IBM corrals much of that activity on IBM.com. Unlike other homepages for enterprise computing companies, there are no images of hardware anywhere, though if you drill down you can find a juicy picture of a server if that’s what you’re into. Instead of the hard sell, though, there’s lots of articles and videos that show how life is becoming better thanks to IBM. For instance, the video below shows how Big Blue’s technology helped an unnamed car company track a brake light glitch that was caused by a sun roof. Fixing the problem saved $30 million a year.
Like so much else on IBM.com, the content here is professionally produced, approachable and informative. However, it’s not crystal clear whom the pitch is being directed towards: Other car companies? Small businesses who might want to use the technology on a more limited scale? Other big companies?
An IBM rep says the video is a “shareable asset” that’s meant to illustrate the benefits of predictive maintenance not just for cars, but for all kinds of mechanized operations. In other words, it’s a metaphor.
Why the soft sell? David Veneski, the U.S. media director at Intel, says that blogging and the social media revolution have drastically changed how professionals talk to one another. “It’s very, very different media landscape,” he says. “Your IT guy or B2B guy is also a very strong consumer.” Such pros are looking for communication that is more intimate than a whitepaper and comes from a trusted source.
The goal of publishing programs like IBM’s or Intel’s is to become that trusted source or build on that trust.
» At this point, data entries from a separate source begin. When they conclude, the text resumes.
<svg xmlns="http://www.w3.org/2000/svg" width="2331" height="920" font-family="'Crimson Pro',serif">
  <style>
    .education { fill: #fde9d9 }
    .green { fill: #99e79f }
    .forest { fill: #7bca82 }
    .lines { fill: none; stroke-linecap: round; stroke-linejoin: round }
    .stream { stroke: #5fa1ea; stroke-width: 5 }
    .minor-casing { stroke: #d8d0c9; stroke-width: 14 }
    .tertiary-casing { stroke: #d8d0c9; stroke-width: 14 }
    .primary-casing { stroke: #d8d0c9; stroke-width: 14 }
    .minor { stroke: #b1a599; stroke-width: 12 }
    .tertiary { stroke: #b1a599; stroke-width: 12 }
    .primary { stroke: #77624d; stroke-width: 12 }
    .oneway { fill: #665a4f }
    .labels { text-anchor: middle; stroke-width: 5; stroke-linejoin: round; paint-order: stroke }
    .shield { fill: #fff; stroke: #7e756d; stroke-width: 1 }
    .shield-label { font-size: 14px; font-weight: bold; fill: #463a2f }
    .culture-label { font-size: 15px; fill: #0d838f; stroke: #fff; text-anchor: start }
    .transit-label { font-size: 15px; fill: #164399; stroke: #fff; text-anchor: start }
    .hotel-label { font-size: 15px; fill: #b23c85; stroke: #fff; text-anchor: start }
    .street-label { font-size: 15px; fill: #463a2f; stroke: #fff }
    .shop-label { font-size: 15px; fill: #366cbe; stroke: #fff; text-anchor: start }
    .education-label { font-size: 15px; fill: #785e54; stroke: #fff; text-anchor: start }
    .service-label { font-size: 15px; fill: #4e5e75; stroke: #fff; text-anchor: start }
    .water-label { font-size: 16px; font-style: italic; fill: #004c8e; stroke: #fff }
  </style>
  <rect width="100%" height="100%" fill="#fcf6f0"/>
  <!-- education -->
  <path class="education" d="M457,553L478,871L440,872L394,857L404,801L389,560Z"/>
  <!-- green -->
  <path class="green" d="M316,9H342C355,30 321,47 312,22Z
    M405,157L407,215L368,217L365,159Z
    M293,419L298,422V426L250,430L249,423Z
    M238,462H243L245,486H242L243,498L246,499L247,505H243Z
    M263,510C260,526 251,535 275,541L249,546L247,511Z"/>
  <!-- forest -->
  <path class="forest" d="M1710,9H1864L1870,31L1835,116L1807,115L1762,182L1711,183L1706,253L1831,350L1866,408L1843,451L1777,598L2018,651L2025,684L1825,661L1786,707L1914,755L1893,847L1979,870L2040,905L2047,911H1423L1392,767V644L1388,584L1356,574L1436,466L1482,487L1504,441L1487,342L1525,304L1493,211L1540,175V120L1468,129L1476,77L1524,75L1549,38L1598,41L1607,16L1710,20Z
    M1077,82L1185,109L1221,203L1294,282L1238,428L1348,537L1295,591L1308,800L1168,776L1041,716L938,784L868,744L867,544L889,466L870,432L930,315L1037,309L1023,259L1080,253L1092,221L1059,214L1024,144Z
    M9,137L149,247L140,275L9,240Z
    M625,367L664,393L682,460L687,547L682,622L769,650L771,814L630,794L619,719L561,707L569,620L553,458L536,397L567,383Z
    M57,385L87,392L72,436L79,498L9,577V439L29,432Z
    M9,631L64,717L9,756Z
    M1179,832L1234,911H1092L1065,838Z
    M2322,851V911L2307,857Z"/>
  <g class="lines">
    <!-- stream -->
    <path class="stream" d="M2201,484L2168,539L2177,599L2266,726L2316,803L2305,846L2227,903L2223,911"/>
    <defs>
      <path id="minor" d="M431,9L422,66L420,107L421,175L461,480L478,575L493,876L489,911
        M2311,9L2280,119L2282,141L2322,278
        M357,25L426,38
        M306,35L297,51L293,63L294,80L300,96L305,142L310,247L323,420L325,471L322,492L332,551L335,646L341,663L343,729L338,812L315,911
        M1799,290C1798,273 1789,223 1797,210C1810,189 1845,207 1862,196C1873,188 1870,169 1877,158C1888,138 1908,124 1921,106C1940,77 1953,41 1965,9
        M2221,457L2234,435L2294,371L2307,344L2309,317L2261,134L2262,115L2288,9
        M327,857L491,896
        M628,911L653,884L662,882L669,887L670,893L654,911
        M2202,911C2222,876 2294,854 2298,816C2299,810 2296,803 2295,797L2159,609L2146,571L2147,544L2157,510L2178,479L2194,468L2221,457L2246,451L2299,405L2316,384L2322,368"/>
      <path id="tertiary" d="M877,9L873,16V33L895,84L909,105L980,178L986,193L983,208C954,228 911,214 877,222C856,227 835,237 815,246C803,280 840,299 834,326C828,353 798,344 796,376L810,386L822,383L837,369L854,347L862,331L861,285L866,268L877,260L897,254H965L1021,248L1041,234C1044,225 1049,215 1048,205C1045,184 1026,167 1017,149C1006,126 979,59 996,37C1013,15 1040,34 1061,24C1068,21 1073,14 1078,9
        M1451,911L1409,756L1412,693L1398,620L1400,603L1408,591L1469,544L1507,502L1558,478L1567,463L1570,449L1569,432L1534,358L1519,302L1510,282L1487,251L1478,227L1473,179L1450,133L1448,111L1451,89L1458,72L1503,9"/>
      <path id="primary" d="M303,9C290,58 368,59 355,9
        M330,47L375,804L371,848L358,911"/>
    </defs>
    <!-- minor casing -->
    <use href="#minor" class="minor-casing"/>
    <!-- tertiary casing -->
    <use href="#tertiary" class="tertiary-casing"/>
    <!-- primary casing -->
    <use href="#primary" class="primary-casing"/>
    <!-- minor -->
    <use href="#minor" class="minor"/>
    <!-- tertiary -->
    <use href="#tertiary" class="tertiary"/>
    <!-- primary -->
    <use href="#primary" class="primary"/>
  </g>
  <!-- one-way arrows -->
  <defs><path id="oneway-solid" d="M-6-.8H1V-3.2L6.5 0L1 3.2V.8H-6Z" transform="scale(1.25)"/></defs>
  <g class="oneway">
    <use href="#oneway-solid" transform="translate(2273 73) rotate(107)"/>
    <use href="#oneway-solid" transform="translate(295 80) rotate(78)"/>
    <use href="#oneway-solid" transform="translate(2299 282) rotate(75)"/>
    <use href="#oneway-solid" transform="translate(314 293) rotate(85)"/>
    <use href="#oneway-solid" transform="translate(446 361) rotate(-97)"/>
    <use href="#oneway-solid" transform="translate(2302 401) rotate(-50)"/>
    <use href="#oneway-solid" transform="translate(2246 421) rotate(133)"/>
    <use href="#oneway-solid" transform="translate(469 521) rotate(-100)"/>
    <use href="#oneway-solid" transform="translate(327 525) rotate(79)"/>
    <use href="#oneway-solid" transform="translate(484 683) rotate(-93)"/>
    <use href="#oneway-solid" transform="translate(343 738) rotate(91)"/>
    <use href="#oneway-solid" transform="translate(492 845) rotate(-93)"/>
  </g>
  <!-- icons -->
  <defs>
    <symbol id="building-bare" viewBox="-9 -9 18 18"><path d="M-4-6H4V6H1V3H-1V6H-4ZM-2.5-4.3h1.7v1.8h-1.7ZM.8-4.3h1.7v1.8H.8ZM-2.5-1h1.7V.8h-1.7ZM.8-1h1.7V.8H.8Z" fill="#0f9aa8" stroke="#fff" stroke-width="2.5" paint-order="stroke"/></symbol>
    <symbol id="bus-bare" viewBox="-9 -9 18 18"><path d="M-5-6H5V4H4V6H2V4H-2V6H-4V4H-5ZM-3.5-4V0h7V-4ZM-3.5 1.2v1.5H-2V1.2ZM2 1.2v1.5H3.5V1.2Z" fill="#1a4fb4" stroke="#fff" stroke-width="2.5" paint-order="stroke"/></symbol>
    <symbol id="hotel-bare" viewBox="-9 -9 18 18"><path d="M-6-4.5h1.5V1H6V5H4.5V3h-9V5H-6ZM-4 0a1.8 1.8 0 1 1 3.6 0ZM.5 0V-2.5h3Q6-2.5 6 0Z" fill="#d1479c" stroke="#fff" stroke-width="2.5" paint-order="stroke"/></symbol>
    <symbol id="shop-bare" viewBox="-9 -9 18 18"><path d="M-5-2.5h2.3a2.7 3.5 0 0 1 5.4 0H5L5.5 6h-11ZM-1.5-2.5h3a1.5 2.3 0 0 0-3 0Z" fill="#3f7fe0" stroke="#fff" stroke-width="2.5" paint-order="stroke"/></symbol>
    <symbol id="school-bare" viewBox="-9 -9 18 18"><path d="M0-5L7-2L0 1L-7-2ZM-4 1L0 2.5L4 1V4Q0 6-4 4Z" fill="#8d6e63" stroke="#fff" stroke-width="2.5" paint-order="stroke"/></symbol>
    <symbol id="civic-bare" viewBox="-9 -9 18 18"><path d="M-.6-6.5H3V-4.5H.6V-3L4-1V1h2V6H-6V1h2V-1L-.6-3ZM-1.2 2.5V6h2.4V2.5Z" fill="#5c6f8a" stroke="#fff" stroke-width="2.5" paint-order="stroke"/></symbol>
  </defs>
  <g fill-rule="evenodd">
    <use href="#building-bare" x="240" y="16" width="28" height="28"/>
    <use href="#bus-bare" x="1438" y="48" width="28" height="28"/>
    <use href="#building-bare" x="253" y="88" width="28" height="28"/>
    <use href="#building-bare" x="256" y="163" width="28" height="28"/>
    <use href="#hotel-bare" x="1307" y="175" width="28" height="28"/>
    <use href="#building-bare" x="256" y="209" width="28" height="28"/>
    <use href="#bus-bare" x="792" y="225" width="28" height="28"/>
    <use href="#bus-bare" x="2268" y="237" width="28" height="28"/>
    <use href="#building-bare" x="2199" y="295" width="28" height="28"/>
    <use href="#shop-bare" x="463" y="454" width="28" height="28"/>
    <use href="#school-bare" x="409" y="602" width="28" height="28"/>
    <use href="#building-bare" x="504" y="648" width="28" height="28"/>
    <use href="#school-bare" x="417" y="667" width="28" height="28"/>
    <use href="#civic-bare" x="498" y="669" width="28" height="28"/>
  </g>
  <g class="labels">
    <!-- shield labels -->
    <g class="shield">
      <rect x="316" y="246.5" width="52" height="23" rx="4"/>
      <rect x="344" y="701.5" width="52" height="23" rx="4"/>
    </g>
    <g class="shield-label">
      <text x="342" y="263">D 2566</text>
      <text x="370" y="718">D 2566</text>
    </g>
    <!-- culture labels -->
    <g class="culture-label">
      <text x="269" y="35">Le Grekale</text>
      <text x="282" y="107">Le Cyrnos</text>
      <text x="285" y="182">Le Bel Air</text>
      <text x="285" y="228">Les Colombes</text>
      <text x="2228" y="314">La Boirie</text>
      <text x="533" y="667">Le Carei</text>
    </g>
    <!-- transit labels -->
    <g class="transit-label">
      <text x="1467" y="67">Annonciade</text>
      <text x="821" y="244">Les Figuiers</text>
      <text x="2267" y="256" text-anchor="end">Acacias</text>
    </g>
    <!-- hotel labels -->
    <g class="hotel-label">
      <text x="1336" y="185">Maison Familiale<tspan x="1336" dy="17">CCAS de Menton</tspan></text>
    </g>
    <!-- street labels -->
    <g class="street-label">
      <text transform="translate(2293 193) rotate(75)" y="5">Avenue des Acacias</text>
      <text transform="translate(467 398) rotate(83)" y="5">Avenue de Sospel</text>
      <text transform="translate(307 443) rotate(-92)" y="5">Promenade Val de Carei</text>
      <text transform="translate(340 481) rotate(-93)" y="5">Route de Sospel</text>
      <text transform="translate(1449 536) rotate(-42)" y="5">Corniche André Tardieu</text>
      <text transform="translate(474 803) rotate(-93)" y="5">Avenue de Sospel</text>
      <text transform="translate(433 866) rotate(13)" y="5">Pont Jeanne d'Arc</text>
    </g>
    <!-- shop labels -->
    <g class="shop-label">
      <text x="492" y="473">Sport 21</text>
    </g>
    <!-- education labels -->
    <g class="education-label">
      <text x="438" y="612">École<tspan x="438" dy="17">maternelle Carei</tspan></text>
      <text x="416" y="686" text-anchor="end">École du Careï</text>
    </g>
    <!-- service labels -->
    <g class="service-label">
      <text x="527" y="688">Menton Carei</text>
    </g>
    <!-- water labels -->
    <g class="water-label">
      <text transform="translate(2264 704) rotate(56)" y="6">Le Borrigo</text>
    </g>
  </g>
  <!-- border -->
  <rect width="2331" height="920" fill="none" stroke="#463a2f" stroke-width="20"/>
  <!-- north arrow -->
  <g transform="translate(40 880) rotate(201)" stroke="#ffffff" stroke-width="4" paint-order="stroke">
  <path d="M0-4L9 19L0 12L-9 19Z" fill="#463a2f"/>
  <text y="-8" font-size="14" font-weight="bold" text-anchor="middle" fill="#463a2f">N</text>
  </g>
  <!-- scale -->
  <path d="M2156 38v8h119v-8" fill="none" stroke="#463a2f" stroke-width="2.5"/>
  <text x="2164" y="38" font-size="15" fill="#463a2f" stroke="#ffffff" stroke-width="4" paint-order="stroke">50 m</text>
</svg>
Maria Poveromo, director of social media for Adobe Systems, adds that blogs and social media also provide a way to “deliver better experiences to customers” and act as a living representation of the brand. “Because social has changed so much — the dynamic — it’s a relationship,” Poveromo says. “Customers want to be as close to the source as possible and have more direct access to the brand.”
There’s ample opportunity to do that these days. IBM is taking advantage of it by becoming a 24/7 producer of a tremendous amount of content, much of it very slick and only subtly coercive. However, little of it has gone viral. IBM’s biggest breakout video, for instance, appears to be this 18-second clip from IBM France, which has gotten 1.2 million views. A closer look at IBM’s YouTube Channel reveals that it has hundreds or perhaps thousands of videos, but some get only a few hundred views. Altogether, the channel has 5.5 million views, which is less than The Dollar Shave Club got for its launch video.
But IBM’s not out to be a viral sensation. The idea is to keep up a dialogue between its workers and those who use its products and services, not to knock Justin Bieber off his pedestal. “The role of content creator is shifting,” says Rooney. “We are curators of content created by our employees. We very much believe that our employees are our greatest resource.”